My pet theory is that this conscience is an emergent and growing element sprung from the body around the moment you're separated from the original scavenger.
Also, your character can directly feel the thought of watchers while walking next to them, something that it seems "normal" humans are not so apt to do I infer from the fact that in the research logs it shows they had to do several research processes to find the intelligence present in the watchers, and their communication process.
By the way McMakie I dissagree about swapping with the rescue ship crew member being the main method or a normal way new subentities to the chain. (Also, the duality between watcher individuals being functional, and the watcher chain acting as a larger meta individual is interesting, you can throw in more speculation even considering the hub stone is a carved stone with a figure, wondering if the hub stone is a made artifact, and maybe the original source of the individual watchers that form the chain).
Theres a few indicators of this:
*) In the individual watchers toughts you see, you paint a picture in where being on their own dimension the stones lack some concepts like time progression of a sorts (this is not always maintained in the story telling, as in one hand, the watchers struggle to understand time and our dimension as we perceive it, but on the other the disconnection from the chain seems to be a puntual event on a chain of time for them).
*) Other toughts mention that they perceive the soulds/minds of the humans on the ship, and theyre alien minds to them, the watchers show a concerted, logn effort on trying to grasp reality as it is for humans to understand these minds. This means they have no prior knowledge of life forms of our type.
*) At the ending, if you chose to stay on planet, and by the dialog during your jump down the chasm, you see other concepts of our existence like death are alien to the watchers. And the merged conscience facets of Chalmers, Dennet and/or the scavenger (which you see are present inside the chain on the planet just before encountering the rescue ship) make an effort to explain to the rest of the facets in the chain what death is. Again another indicator that the chain has never before encountered beings of our type.
What I didn't see as very clear was wether you are absorbed into the chain with the rest of the consciences, or if you're left to die.
There's a scent about space crazyness that it's needed and makes it not certain and fully explained.
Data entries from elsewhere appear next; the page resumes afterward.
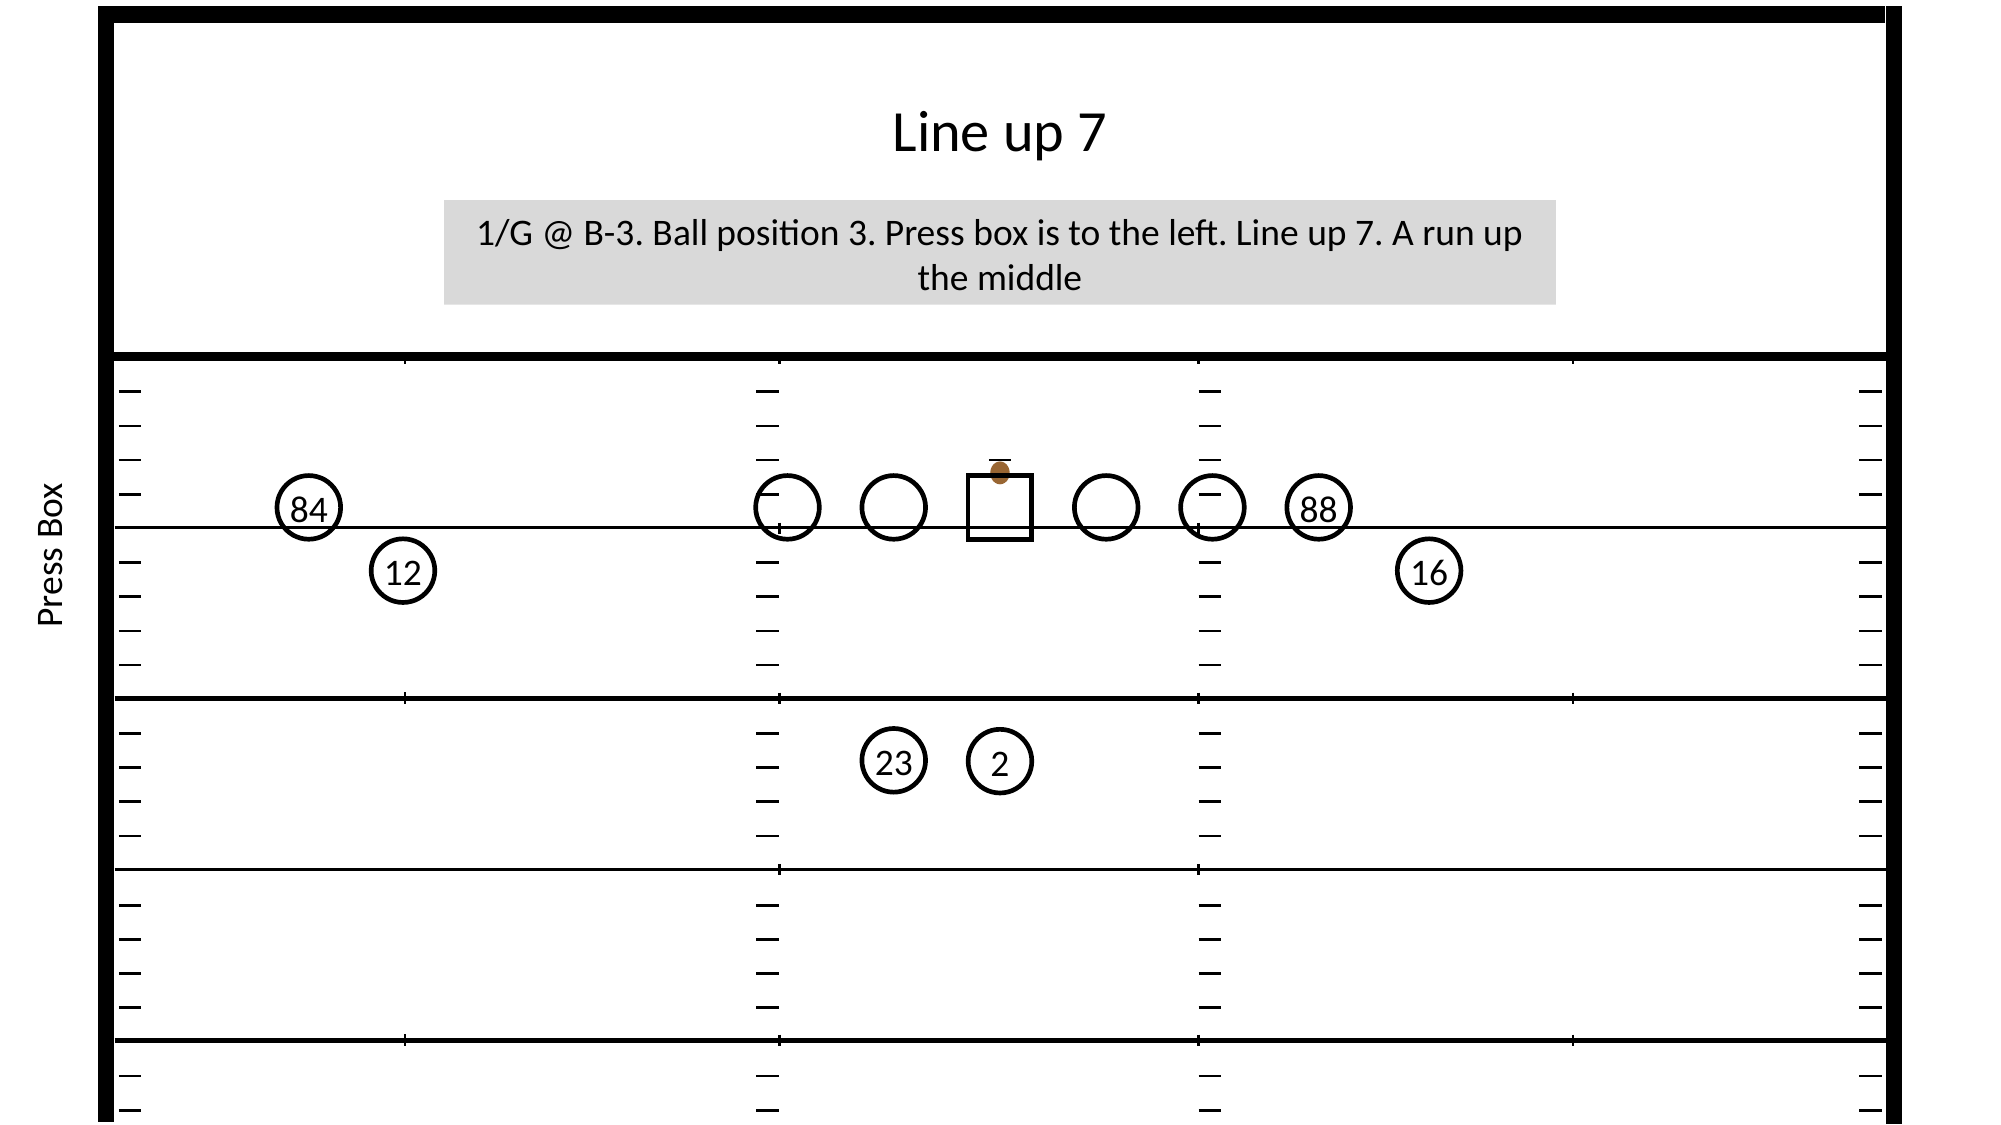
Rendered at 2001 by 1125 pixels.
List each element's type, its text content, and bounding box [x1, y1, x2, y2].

text_box 23 [860, 727, 927, 794]
text_box 1/G @ B-3. Ball position 3. Press box is to the left. Line up 7. A run up the middle [444, 200, 1556, 305]
text_box Line up 7 [877, 85, 1122, 171]
text_box [1179, 474, 1246, 541]
text_box [860, 474, 927, 541]
text_box 12 [370, 537, 436, 604]
text_box 84 [275, 474, 342, 541]
text_box 2 [967, 728, 1033, 795]
text_box [1073, 474, 1140, 541]
text_box 16 [1396, 537, 1463, 604]
text_box 88 [1285, 474, 1352, 541]
text_box [967, 475, 1033, 540]
text_box [754, 474, 821, 541]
I think the attraction of this story is measured in questions more than answers.
The Theseus myth wonders about identity, and I think its explored from several perspectives during the game.
But the umbrella proyect that includes Theseus is called "Sisyphus" witch is another myth of a man punished by the Gods to push a rounded big rock up a hill that allways would fall down, and he will have to start again and again fo all eternity, even after going blind and old.
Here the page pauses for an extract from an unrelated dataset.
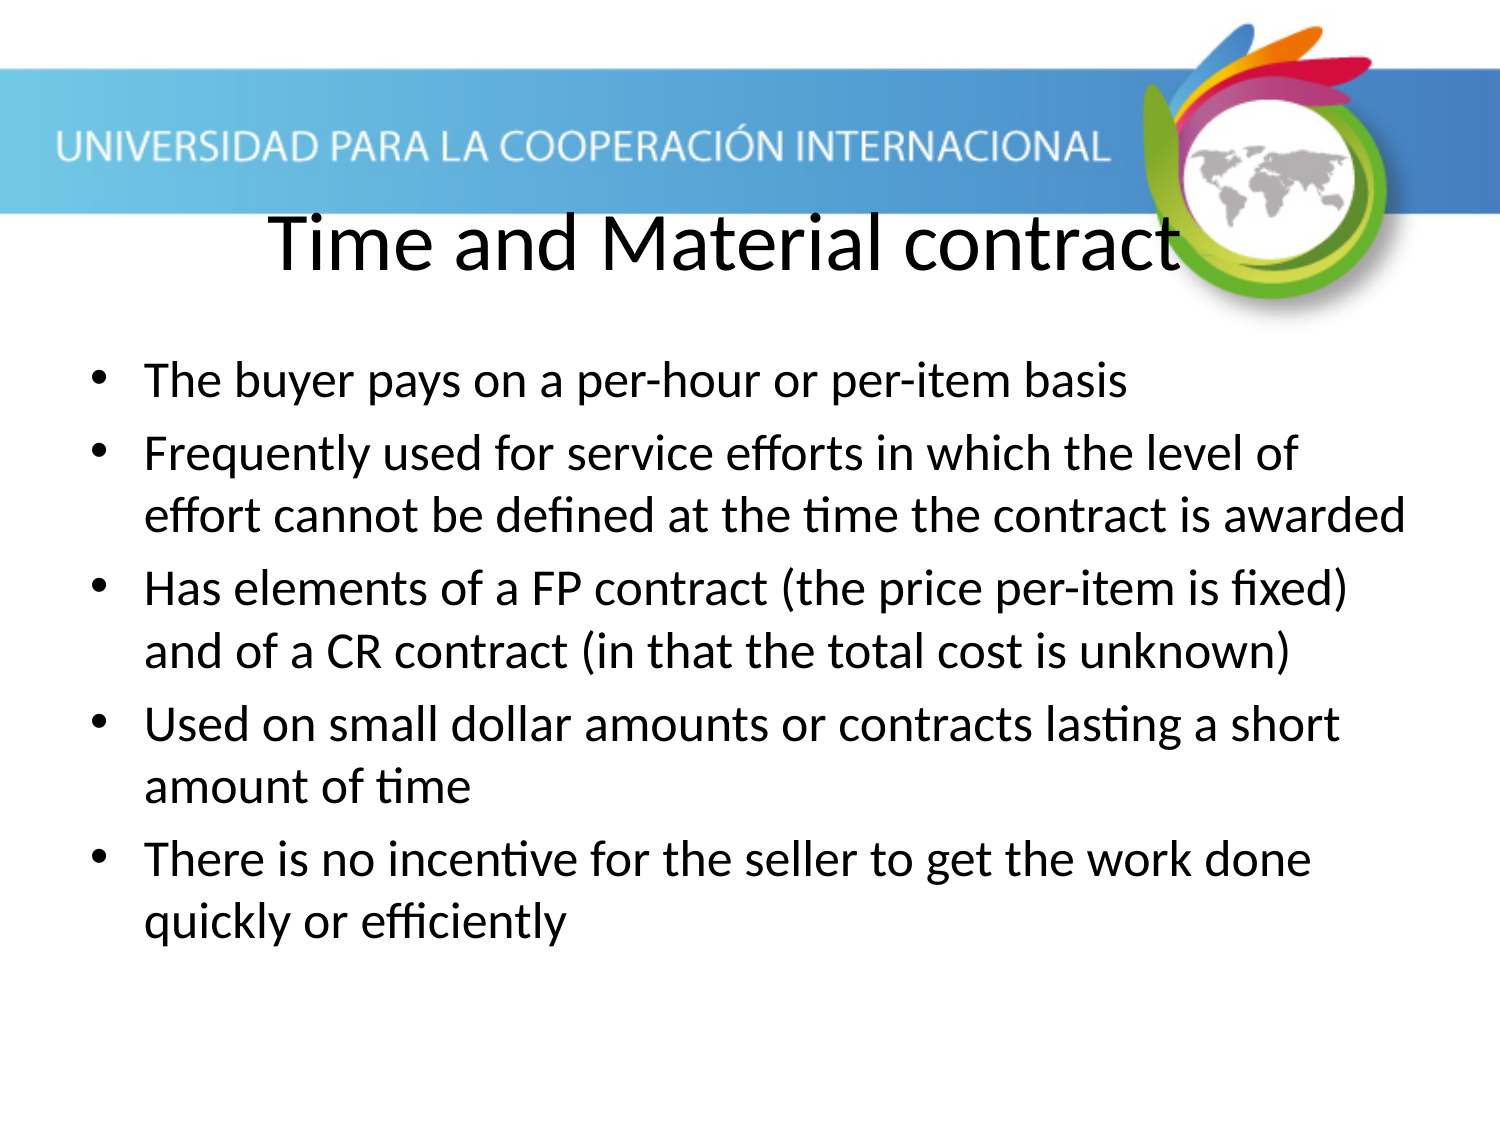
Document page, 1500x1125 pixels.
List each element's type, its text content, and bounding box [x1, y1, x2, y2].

list The buyer pays on a per-hour or per-item basis Frequently used for service efforts in which the level of effort cannot be defined at the time the contract is awarded Has elements of a FP contract (the price per-item is fixed) and of a CR contract (in that the total cost is unknown) Used on small dollar amounts or contracts lasting a short amount of time There is no incentive for the seller to get the work done quickly or efficiently [74, 337, 1426, 1024]
picture [0, 0, 1500, 1125]
title Time and Material contract [74, 125, 1377, 337]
Why would you call a scientific proyect that?
I think the protagonist is a clone that was left to die and developed somehow a conciousness that could be a watcher going into the body. In the game, not only thoughts but conciousness can travel through space. Then this watcher is experimenting what is like to be human, as well as trying to survive, and to understand itself.
Then again, the other 3-minded human gives you orders, and talks to you as if he knew you from before.
The fact that the main watcher is a human head is puzzling, and it makes me think about a neverending loop, like Sisyphus punishment. Maybe there was a humanity that exhausted all natural resources of a planet and discovered how to transfer their counciousnes into inmortal rocks. Thousands of years later, they forgot they were human, what was sight, movement, space... It was so long ago that when humans come, they are alien to them.
Present humans have just discovered the swapper and rocks that can hold conciousness, in a world depleting itself from resources. All 7 stations have failed to provide an answer to that.
And what about the silk worms? What's their role in the game/planet? What do they eat?
Questions!
I'd love to know what the writers had in mind, but it has been open ended in a good way, for me. Spectacullar experience in a game that looked simple and short.